In a critical address, the 39-year-old PM outlined his financial plans, giving the centre-left Socialist party (PS), who detest Macron’s unpopular pension overhaul, what they were expecting: Macron’s flagship reform would be suspended until 2027.

With the right-wing LR already supportive, the Socialists said they would not back censorship votes tabled against Lecornu by the far right and radical left – meaning the administration would likely endure those votes, due on Thursday.

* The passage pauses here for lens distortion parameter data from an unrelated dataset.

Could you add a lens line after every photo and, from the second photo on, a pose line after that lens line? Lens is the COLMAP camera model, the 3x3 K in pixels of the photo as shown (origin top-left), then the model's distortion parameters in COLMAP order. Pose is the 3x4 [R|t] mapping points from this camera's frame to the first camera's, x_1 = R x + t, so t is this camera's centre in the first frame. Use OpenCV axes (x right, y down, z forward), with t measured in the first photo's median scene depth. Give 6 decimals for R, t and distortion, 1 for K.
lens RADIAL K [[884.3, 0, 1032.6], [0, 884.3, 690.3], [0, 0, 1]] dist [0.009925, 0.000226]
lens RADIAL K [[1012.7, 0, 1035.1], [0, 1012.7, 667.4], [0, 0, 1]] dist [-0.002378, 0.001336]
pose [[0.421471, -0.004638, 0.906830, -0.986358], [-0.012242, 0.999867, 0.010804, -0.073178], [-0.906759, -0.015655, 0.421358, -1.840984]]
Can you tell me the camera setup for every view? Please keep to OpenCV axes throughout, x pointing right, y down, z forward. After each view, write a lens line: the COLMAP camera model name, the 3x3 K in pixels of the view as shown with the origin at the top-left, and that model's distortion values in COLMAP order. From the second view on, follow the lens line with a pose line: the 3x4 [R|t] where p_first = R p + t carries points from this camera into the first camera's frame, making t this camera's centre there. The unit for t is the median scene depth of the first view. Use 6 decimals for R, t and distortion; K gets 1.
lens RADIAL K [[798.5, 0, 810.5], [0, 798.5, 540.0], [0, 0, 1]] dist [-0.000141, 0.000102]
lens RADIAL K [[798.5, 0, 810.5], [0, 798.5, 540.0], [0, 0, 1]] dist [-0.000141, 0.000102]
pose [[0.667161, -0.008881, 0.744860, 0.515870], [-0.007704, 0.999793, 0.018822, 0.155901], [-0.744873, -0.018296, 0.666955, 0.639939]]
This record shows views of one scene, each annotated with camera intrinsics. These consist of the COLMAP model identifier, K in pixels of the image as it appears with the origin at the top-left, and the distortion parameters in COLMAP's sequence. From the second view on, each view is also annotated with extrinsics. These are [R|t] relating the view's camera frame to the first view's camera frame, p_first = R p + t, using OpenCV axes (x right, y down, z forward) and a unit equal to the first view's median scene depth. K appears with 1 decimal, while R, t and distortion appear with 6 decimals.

It is, however, by no means certain to be able to pass its planned €30bn budget squeeze: the PS explicitly warned that it would be seeking more concessions. “This,” said its head, Olivier Faure, “is only the beginning.”

Changing Political Culture

The issue is, the more Lecornu cedes to the centre-left, the more he will meet resistance from the centre-right. And, like the PS, the right-leaning parties are themselves divided over how to handle the new government – some are still itching to topple it.

A glance at the parliamentary arithmetic shows how difficult his mission – and longer-term survival – will be. A combined 264 lawmakers from the RN, LFI, Greens, Communists and hardline-right UDR seek his removal.

To succeed, they need a majority of 288 votes in parliament – so if they can persuade just 24 of the PS’s 69 members or the LR’s 47 (or both) to vote with them, Macron’s fifth unstable premier in 24 months is, similar to his forerunners, finished.

Few would bet against that happening sooner rather than later. Although, by an unlikely turn, the divided parliament musters collective will to approve a budget this year, the prospects for the government beyond that look grim.

So is there a way out? Early elections would be unlikely to solve the problem: polls suggest nearly all parties except the RN would lose seats, but there would remain no decisive majority. A new prime minister would confront identical numerical challenges.

Another possibility might be for Macron himself to step down. After a presidential vote, his successor would dissolve parliament and aim for a legislative majority in the following election. But that, too, is uncertain.

Polls suggest the next occupant of the Elysée Palace will be Marine Le Pen or Jordan Bardella. There is at least an odds-on chance that French electorate, having chosen a far-right leader, might reconsider giving them parliamentary power.

Ultimately, France may not escape its predicament until its politicians accept the new political reality, which is that clear majorities are a bygone phenomenon, absolute victory is obsolete, and negotiation doesn't mean defeat.

Numerous observers believe that transformation will not be possible under the country’s current constitution. “This isn't a standard political crisis, but a crise de régime” that will endure indefinitely.

“The system wasn't built to encourage – and even disincentivizes – the emergence of governing coalitions typical across Europe. The Fifth Republic may well have entered its terminal phase.”
Victoria Alvarez
Victoria Alvarez

A seasoned financial analyst with over a decade of experience in global markets and personal wealth coaching.